*TEXT UNDER STUDY*.

————————

It seems the directives in 70_mod_php.conf are executed, because if I repeat the LoadModule line in apache2.conf I get a "module already loaded" warning.

----------

## patrickbores

The AddType directives are executed conditionally. Can you verify that mod_mime has been loaded?

Patrick

----------

## bhelmkamp

 *patrickbores wrote:*   

> Can you verify that mod_mime has been loaded?

 

Yes.  If I comment out the IfModule and /IfModule lines, everything still works fine.  If mod_mime was not loaded Apache would complain it didn't understand the AddType directives.

----------

## Longchamps

Ive got the same problem with the php parsing;

-in mozilla: it shows me the code and doesnt parse it

-using lynx: it gives me an error msg; "panic: config.inc.php doesnt exist!!..."

ive done all the apache2 configs that are in the tutorials, i think this is more of an install problem?

————————

Chart analysis data
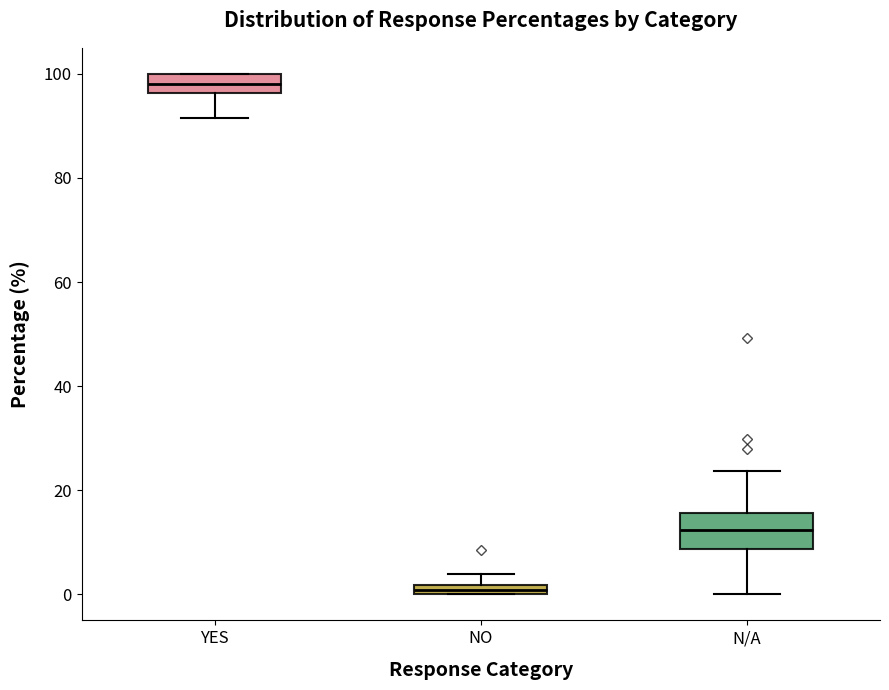

Where is the upper edge of the box for N/A on the y-axis? The values are not printed on the chart, so give them approximately, as read against the axis.

16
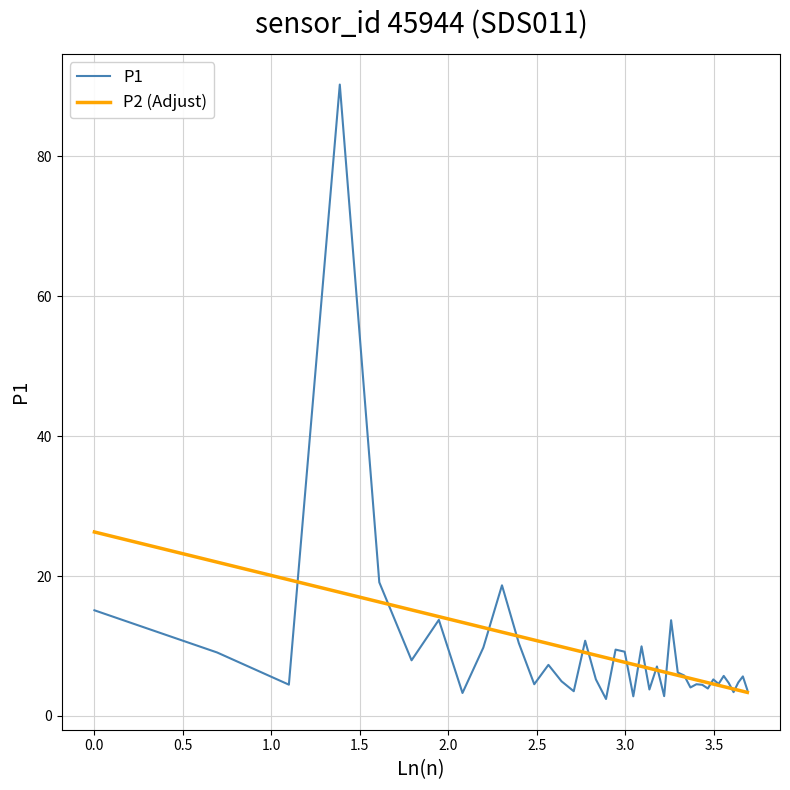

What is the minimum value for P1?

2.4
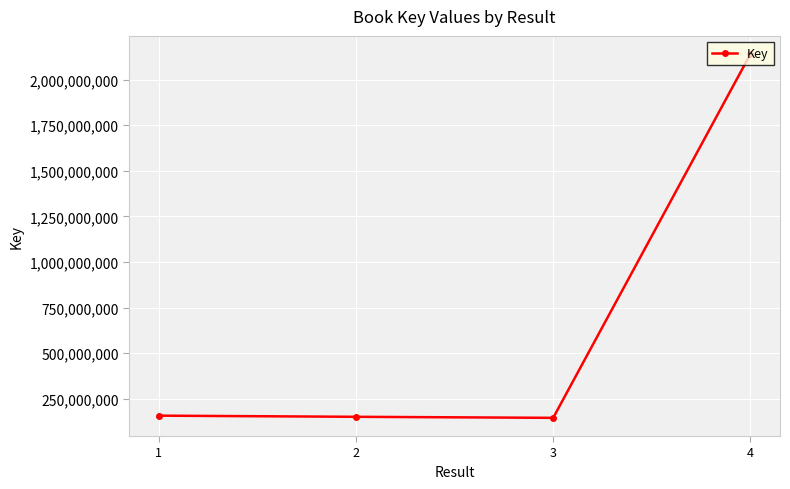

What is the smallest value displayed?

145403639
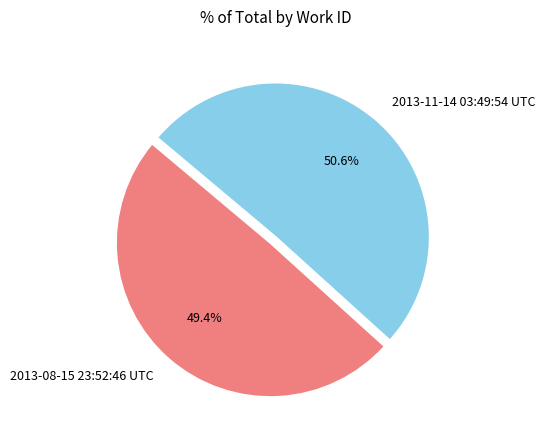

What is the smallest slice in the pie chart?

2013-08-15 23:52:46 UTC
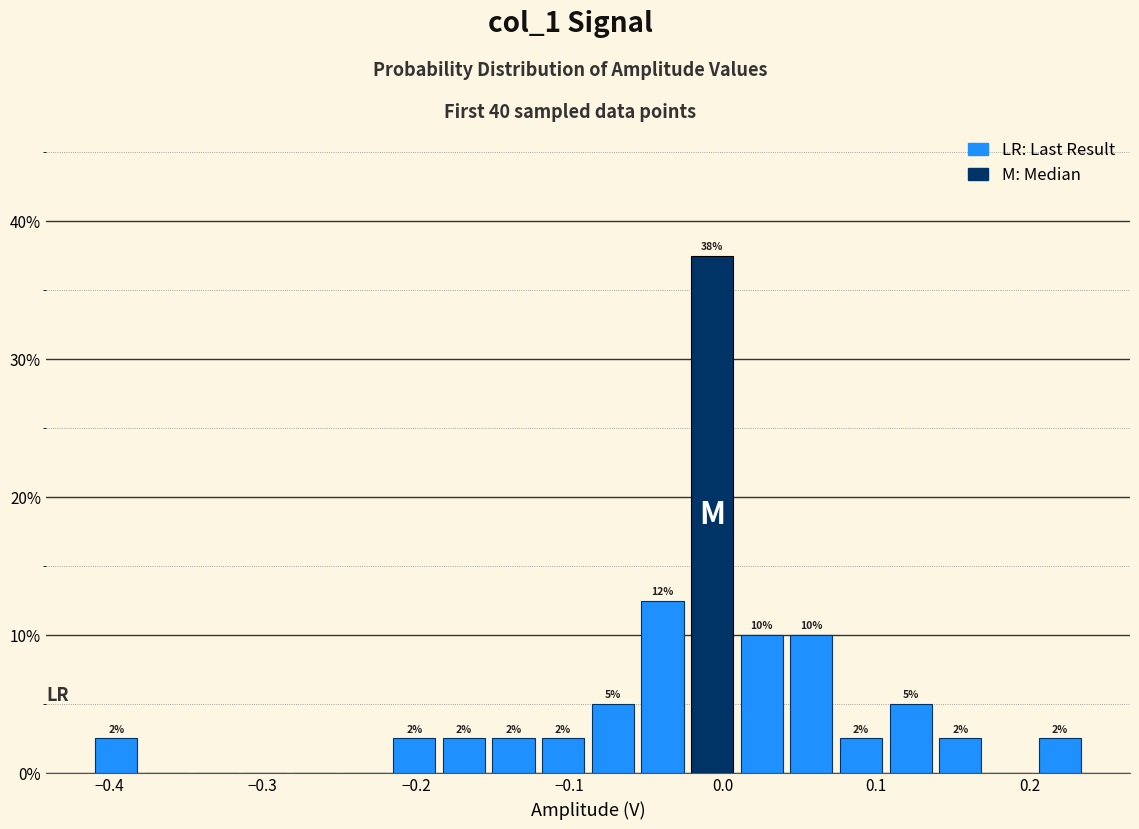

Around what value on the x-axis is the tallest bar? Give the approximate position of its centre, as read against the axis.

-0.01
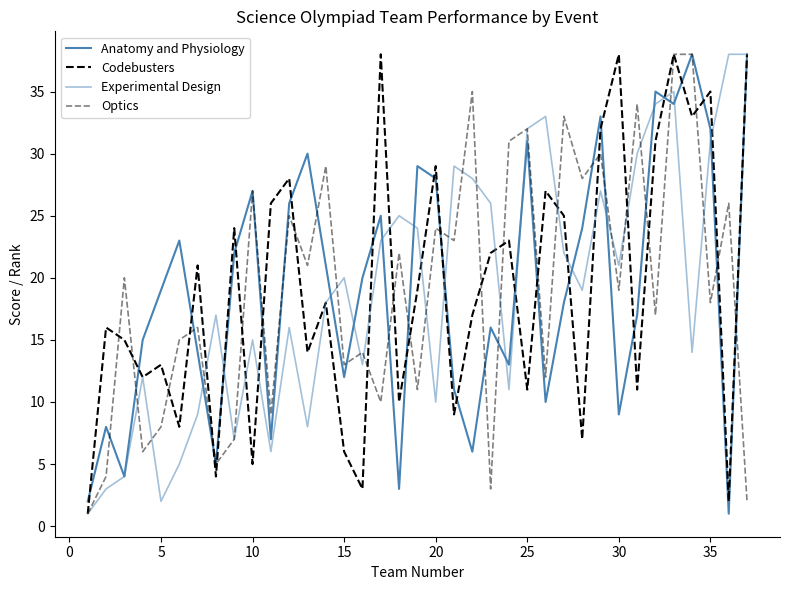

Rank the series by their maximum value, from highest to lowest.

Anatomy and Physiology, Codebusters, Experimental Design, Optics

————————

*EXPLORE THE MATERIAL*.
**1.** Write down the stretch of the Apache forum thread from "Ive got the" through "an install problem?", word for word.
**2.** Extract the chart analysis rows, word for word, from the line that contains "What is the smallest slice in the pie chart?" through the end of the rows, and leave out the pictures.

*SOLVED TASKS*.
**1.**
Ive got the same problem with the php parsing;

-in mozilla: it shows me the code and doesnt parse it

-using lynx: it gives me an error msg; "panic: config.inc.php doesnt exist!!..."

ive done all the apache2 configs that are in the tutorials, i think this is more of an install problem?

**2.**
What is the smallest slice in the pie chart?

2013-08-15 23:52:46 UTC

Around what value on the x-axis is the tallest bar? Give the approximate position of its centre, as read against the axis.

-0.01

Rank the series by their maximum value, from highest to lowest.

Anatomy and Physiology, Codebusters, Experimental Design, Optics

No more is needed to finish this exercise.